▶ [PROBLEM REQUIREMENTS]: In the passage on ESP monitoring, reproduce the text from "In Step 301, monitoring" up to and including "input to the ESP.", switching "mechanical vibration" to "shaft vibration".

----- TEXT PASSAGE

An example of pumping operation when handling liquids downhole is described below where the downhole flow rate analyzer (160) is used to facilitate the pumping operation. When the ESP system (131) is energized, the discharge temperatures and pressures are measured by the discharge sub (133a) and transmitted wirelessly to the monitoring sub (133d). Similarly, the suction temperatures and pressures are measured by the suction sub (133b) and transmitted wirelessly to the monitoring sub (133d). The power sub (133c) measures the intake power to the pump (131a) and transmits it wirelessly to the monitoring sub (133d). The monitoring sub (133d) transmits the received monitoring data to the downhole flow rate analyzer (160) at the surface via the power cable, where the monitoring data is processed to compute the flow rates and pump efficiency using Eq. (2) and Eq. (3), respectively. Alternatively, the monitoring data may be processed by a computer processor downhole before transmitting the computed magnitude of the flow rates and pump efficiencies to the surface via the power cable.



FIG. 3 shows a flowchart in accordance with one or more embodiments disclosed herein. Specifically, FIG. 3 illustrates a method to determine downhole fluid flow rate and to facilitate fluid flow to the Earth surface through a production tubing in the wellbore. One or more of the steps in FIG. 3 may be performed by the components of the well environment (100) and the downhole flow rate analyzer (160), discussed above in reference to FIGS. 1-2. In one or more embodiments, one or more of the steps shown in FIG. 3 may be omitted, repeated, and/or performed in a different order than the order shown in FIG. 3. Accordingly, the scope of the disclosure should not be considered limited to the specific arrangement of steps shown in FIG. 3.


Initially in Step 300, an electrical submersible pump (ESP) is suspended in the wellbore via a production tubing.


In Step 301, monitoring data of the ESP is generated using sensors of a discharge sub, a suction sub, a monitoring sub, and/or a power sub coupled to the ESP. The sensors of the discharge sub measure discharge temperature and discharge pressure of the well fluid at an outlet of the ESP. The sensors of the suction sub measure suction temperature and suction pressure of the well fluid at an inlet of the ESP. The sensors of the monitoring sub measure motor oil and winding temperature, intake and discharge pressure and mechanical vibration. The sensors of the power sub measure mechanical power input to the ESP.


In Step 302, the monitoring data is wirelessly transmitted, using wireless transmitters of the discharge sub, the suction sub, and/or the power sub, to the monitoring sub coupled to an electrical motor of the ESP. In some embodiments, the wireless transmitters transmit electromagnetic signals.

----------
----- PROVIDED RECORDS

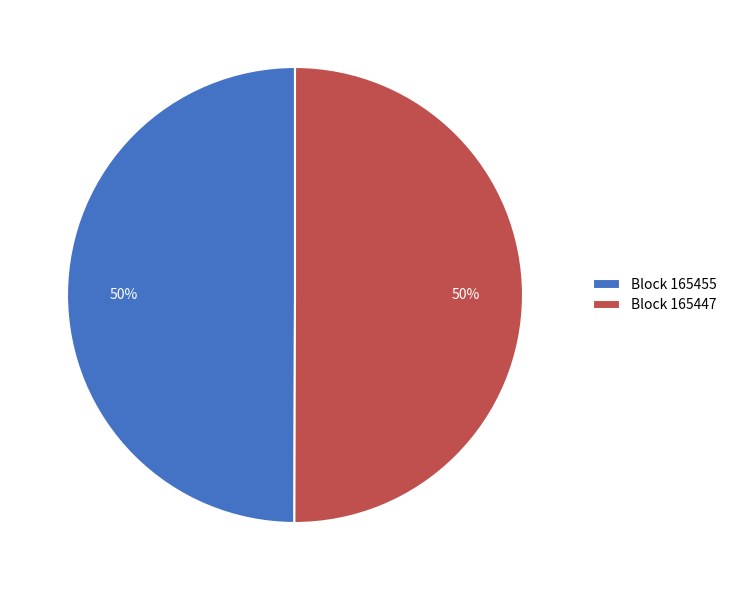

True or false: Block 165447 accounts for 41% of the total.

False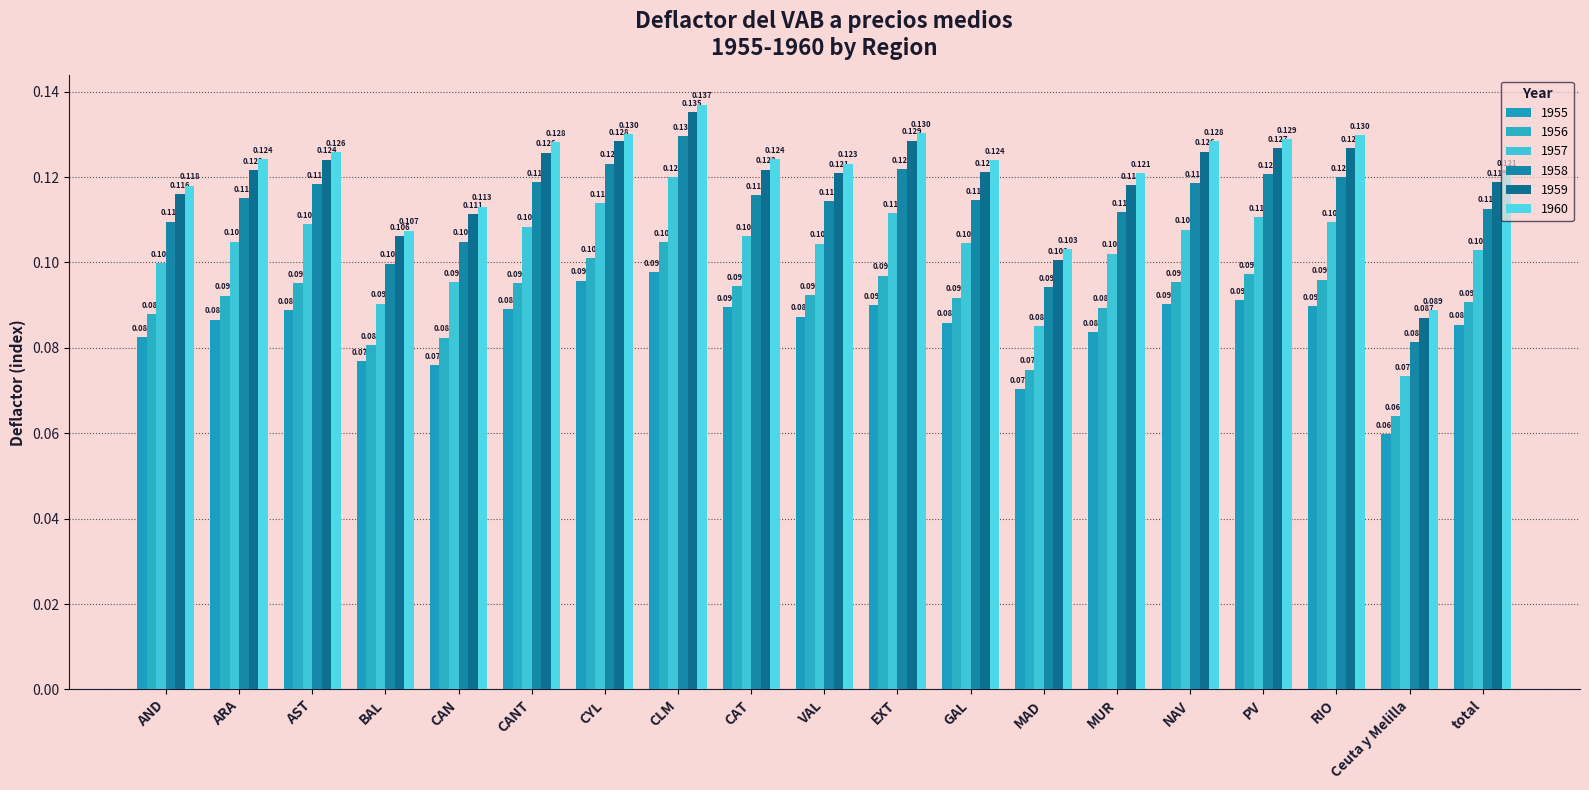

What is the maximum value for 1958?

0.1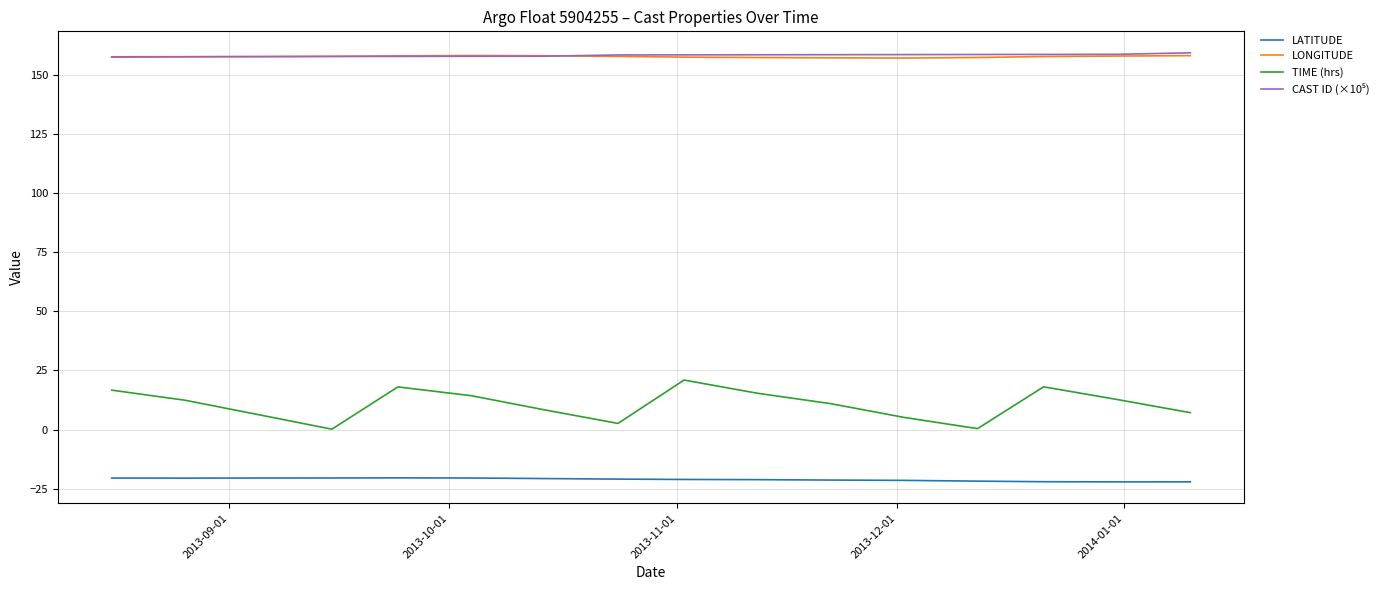

What is the smallest value displayed?

-22.1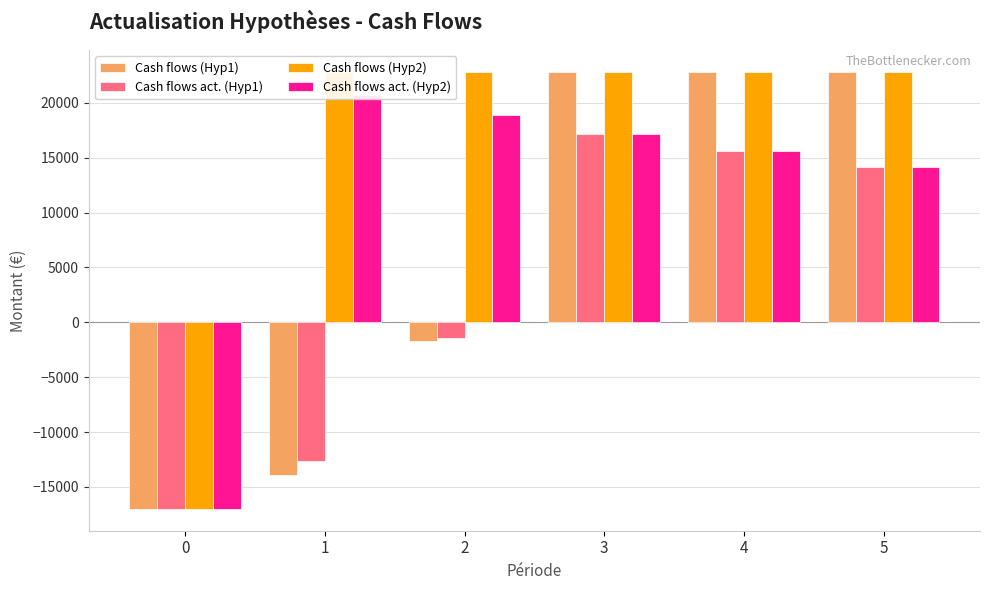

How many series are shown in this chart?

4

----------

▶ [YOUR SOLUTION]:
In Step 301, monitoring data of the ESP is generated using sensors of a discharge sub, a suction sub, a monitoring sub, and/or a power sub coupled to the ESP. The sensors of the discharge sub measure discharge temperature and discharge pressure of the well fluid at an outlet of the ESP. The sensors of the suction sub measure suction temperature and suction pressure of the well fluid at an inlet of the ESP. The sensors of the monitoring sub measure motor oil and winding temperature, intake and discharge pressure and shaft vibration. The sensors of the power sub measure mechanical power input to the ESP.